= Beginning of Section =

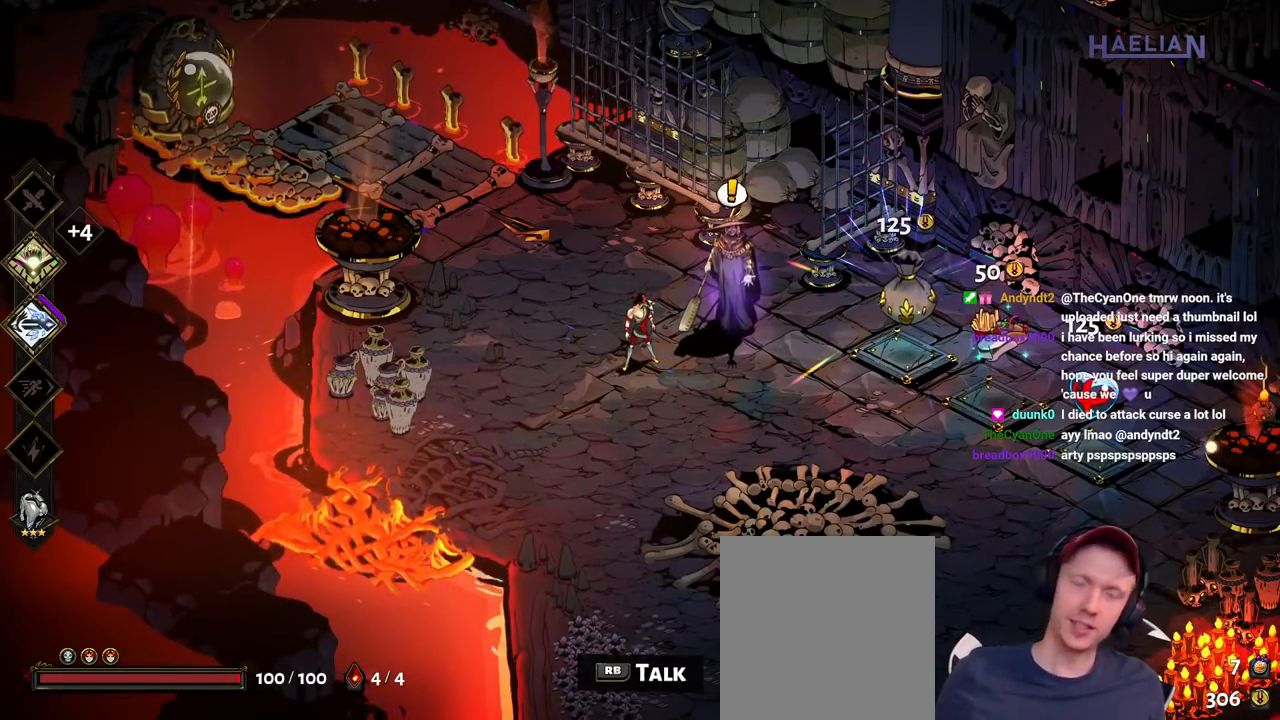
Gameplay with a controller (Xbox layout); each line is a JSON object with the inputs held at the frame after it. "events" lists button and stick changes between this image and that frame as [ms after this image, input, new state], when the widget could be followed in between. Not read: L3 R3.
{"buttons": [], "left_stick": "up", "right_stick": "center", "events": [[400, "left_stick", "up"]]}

= End of Section =
= Beginning of Section =

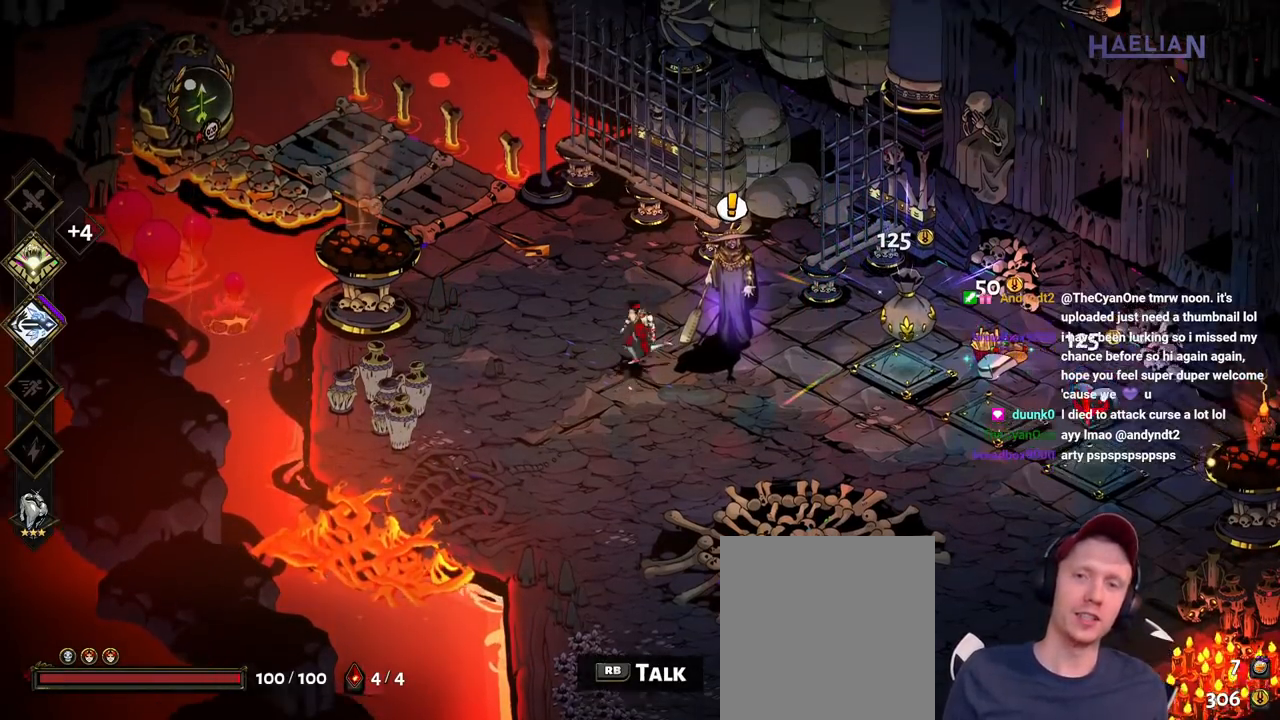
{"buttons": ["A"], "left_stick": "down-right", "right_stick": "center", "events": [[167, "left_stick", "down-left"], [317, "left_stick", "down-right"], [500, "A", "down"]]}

= End of Section =

INSTRUCTIONS TO FOLLOW:
Find the word "center" in the data and copy out each line where it turns up.

OUTPUT OF THE EXERCISE:
{"buttons": [], "left_stick": "up", "right_stick": "center", "events": [[400, "left_stick", "up"]]}
{"buttons": ["A"], "left_stick": "down-right", "right_stick": "center", "events": [[167, "left_stick", "down-left"], [317, "left_stick", "down-right"], [500, "A", "down"]]}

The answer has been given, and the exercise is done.